I was very confused.
"What the sorcerers propose," she explained, "is that men can't have the exclusive right to reason. They seem to have it now because the ground where they apply reason is a ground where maleness prevails. Let's then apply reason to a ground where femaleness prevails. And that ground is, naturally, the inverted cone I described to you. Women's connection to spirit itself."
She tilted her head slightly to one side, considering what to say. "That connection has to be faced with a different aspect of reasoning. An aspect never, ever used before: the feminine side of reasoning," she said.
"What is the feminine side of reasoning, Esperanza?"
"Many things. One of them is definitely dreaming." She regarded me questioningly, but I had nothing to say.
Her deep chuckle caught me by surprise. "I know what you expect from sorcerers. You want rituals, incantations. Odd, mysterious cults. You want to sing. You want to be one with nature. You want to commune with water spirits. You want paganism. Some romantic view of what sorcerers do. Very Germanic.

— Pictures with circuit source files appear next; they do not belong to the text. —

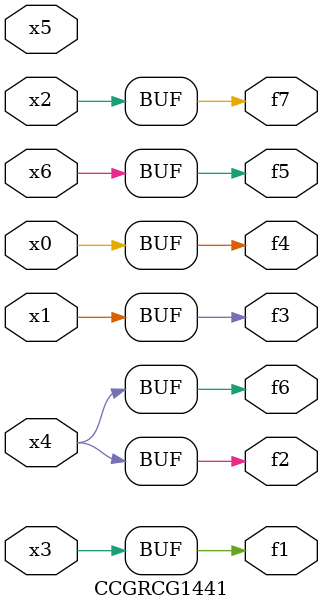
<source format=v>
module CCGRCG1441(
	input x0, x1, x2, x3, x4, x5, x6,
	output f1, f2, f3, f4, f5, f6, f7
);
	assign f1 = x3;
	assign f2 = x4;
	assign f3 = x1;
	assign f4 = x0;
	assign f5 = x6;
	assign f6 = x4;
	assign f7 = x2;
endmodule

</source>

"To jump into the unknown," she went on, "you need guts and mind. Only with them will you be able to explain to yourself and to others the treasures you might find." She leaned toward me, eager, it seemed to confide something. She scratched her head and sneezed repeatedly, five times as the caretaker had. "You need to act on your magical side," she said.
Being in Dreaming, Florinda Donner. Harper Colllins: 1991. pp246-250.
The practices associated with the circle have the potential to bring in this form of knowledge.
I've always been very highly attractive to spirits. At first it was accidental summoning, when I sang, read out loud in school when the teacher asked, during sex, when I let down my guard into a certain frame of mind...they would come. My head throbs often with presence, especially at night, as l lie there sleepless. Others have seen a glow around my head. I grew familiar with their presence and always mentally ask them to return when I realize that they are away for a bit until my summoning request has become a constant affair of friendship.
Recently, they went away for a few days when I needed to feel what it was like to be only myself after a certain ritual I did. I was sad and I was lonely, yet I asked them to return about a week later. I hear a buzzing in my right ear in answers to my questions of them or as confirmations of the truthfulness of statements others say in conversation.
Now, when I am in ritual for a purpose I either ask out loud or in my head for those I work with to come. When I bring in a new witch or work certain familiar rituals they come with the pattern of the rituals at hand, bringing interesting results as others are touched by them. Sometimes when I am writing, I ask them to come and then I get all poetic or very quick and circularly prose-like in passing messages.
Its fun, but often there are side effects. Mostly they hang out at my head and can work through my hands, but when I bring them into my body, my eyes get red and bulgy, my body either vibrates or jerks wildly. I'm sure it can be disconcerting when I ask them to come with others around, but the witches and others I have worked with don't complain. Now, my husband has been with me so long these things are happening to him too because they want to share him with me.
I've found that the best summonings come when they come to befriend you or those you associate with first. The spirits check you out, accept you, and then you can call on them again and again to come.
Now, commanding spirits is an entire other level....its best to start at the beginning. And rituals formalize the bonds.
Especially with those that others have summoned into your presence.